● SELECTED EXTRACT

---*---

Express Route to Regular Expression Converter
Convert Express.js route patterns to regular expressions. Extract named parameters, support wildcards, optional params, and custom patterns.
About
Express.js routes like /user/:id are syntactic sugar over regular expressions. Underneath, Express uses the path-to-regexp module to compile route strings into RegExp objects with ordered capture groups. Misunderstanding how a route compiles leads to unintended matches: a route /:file.:ext without the end flag will match paths you never intended, leaking data or bypassing middleware. This tool implements the same tokenization and compilation algorithm that Express 4.x uses internally.
The converter handles named parameters (:param), optional segments (:param?), zero-or-more wildcards (*), custom capture patterns (:id(\d+)), and unnamed groups. Flags for strict mode (trailing slash sensitivity), end anchoring, and case sensitive matching replicate Express router configuration exactly. Note: this replicates Express 4.x behavior. Express 5.x migrated to path-to-regexp v6 with breaking syntax changes.

---*---

● LISTING
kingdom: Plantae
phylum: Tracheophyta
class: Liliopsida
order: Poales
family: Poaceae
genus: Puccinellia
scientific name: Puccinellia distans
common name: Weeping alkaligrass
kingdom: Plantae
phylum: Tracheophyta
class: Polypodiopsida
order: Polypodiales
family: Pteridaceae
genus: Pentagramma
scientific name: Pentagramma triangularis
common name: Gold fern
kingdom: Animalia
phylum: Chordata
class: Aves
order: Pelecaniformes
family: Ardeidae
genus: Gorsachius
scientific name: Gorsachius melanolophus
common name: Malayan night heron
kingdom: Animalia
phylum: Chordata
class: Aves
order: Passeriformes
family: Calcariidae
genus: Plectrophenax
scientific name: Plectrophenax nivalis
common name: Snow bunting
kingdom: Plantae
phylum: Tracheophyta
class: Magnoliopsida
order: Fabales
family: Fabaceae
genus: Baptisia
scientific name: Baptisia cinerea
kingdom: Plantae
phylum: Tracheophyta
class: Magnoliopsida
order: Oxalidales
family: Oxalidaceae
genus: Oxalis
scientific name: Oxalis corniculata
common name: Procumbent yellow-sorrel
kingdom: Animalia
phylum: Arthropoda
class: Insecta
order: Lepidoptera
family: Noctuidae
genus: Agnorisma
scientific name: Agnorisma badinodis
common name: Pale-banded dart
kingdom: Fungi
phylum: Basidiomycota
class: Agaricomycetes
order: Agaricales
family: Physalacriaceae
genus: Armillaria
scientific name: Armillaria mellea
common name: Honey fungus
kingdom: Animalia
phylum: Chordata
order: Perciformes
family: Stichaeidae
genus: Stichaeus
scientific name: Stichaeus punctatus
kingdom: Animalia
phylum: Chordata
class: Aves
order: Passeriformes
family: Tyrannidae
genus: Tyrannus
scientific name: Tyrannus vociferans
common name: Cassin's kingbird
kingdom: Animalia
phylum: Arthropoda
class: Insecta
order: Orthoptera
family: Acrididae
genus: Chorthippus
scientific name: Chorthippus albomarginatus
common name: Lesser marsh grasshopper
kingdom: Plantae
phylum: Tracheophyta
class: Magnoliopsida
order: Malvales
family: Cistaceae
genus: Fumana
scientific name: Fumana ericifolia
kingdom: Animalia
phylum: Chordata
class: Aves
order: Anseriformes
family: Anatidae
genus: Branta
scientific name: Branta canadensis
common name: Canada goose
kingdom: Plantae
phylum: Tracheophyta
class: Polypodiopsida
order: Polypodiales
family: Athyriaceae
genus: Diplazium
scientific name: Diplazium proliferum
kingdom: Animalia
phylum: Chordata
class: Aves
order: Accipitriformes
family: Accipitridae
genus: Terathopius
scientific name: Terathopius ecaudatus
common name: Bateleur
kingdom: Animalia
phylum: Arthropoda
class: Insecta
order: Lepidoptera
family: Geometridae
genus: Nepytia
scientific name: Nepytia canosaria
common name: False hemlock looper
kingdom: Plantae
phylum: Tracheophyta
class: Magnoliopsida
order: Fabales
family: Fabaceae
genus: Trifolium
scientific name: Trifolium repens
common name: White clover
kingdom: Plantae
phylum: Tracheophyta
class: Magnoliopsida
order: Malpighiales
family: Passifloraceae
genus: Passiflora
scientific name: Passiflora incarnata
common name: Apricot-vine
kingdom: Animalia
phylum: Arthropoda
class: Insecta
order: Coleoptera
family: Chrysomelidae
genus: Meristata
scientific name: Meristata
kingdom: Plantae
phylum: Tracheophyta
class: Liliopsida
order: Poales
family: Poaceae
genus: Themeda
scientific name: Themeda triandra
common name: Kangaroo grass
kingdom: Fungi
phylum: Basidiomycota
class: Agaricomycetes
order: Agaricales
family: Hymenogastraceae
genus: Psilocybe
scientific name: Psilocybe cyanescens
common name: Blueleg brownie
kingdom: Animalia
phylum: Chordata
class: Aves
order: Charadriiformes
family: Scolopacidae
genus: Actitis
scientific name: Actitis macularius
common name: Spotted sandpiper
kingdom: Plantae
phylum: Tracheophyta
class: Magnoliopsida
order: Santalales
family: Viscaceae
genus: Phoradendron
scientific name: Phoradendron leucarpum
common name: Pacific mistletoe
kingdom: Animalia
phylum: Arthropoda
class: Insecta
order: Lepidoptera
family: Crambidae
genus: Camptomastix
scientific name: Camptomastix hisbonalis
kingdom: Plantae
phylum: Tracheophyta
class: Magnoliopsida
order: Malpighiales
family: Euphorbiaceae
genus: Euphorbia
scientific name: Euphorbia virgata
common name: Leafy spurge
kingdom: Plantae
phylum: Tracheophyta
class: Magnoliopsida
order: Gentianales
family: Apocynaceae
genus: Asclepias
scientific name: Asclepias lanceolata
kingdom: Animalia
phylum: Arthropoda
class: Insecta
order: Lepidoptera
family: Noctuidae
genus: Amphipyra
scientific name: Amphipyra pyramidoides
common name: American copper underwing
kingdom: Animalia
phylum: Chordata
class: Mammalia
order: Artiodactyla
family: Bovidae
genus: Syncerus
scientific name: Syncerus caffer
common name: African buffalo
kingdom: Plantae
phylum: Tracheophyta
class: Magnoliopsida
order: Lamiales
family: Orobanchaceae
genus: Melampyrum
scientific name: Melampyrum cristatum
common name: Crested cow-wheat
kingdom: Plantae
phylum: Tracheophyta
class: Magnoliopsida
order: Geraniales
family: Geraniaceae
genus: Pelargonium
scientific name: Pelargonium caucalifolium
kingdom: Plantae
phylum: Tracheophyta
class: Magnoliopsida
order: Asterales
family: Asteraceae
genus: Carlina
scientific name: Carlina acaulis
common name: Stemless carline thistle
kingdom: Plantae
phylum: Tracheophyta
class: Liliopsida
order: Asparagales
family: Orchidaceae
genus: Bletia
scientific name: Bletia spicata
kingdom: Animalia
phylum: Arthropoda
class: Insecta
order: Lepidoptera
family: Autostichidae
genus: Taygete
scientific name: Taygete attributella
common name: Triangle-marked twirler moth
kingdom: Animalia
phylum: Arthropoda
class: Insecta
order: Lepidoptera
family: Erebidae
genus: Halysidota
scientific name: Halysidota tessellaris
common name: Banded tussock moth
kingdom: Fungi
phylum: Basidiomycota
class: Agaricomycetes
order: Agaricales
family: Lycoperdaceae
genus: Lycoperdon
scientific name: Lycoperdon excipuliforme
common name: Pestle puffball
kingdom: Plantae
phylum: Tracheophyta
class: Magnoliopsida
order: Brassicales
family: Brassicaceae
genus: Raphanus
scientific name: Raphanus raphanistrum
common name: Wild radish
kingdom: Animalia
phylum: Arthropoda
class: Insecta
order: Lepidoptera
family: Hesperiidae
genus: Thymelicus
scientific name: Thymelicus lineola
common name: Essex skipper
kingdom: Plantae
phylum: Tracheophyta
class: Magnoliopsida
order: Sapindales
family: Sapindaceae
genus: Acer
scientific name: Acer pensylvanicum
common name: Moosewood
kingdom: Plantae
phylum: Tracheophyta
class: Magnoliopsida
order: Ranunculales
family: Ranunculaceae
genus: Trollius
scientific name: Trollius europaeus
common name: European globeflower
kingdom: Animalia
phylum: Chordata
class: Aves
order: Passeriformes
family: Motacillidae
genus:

---*---

● AIM OF THE EXERCISE
In the Express route converter text, what module does Express use to compile route strings into RegExp objects?

● RESPONSE
The path-to-regexp module.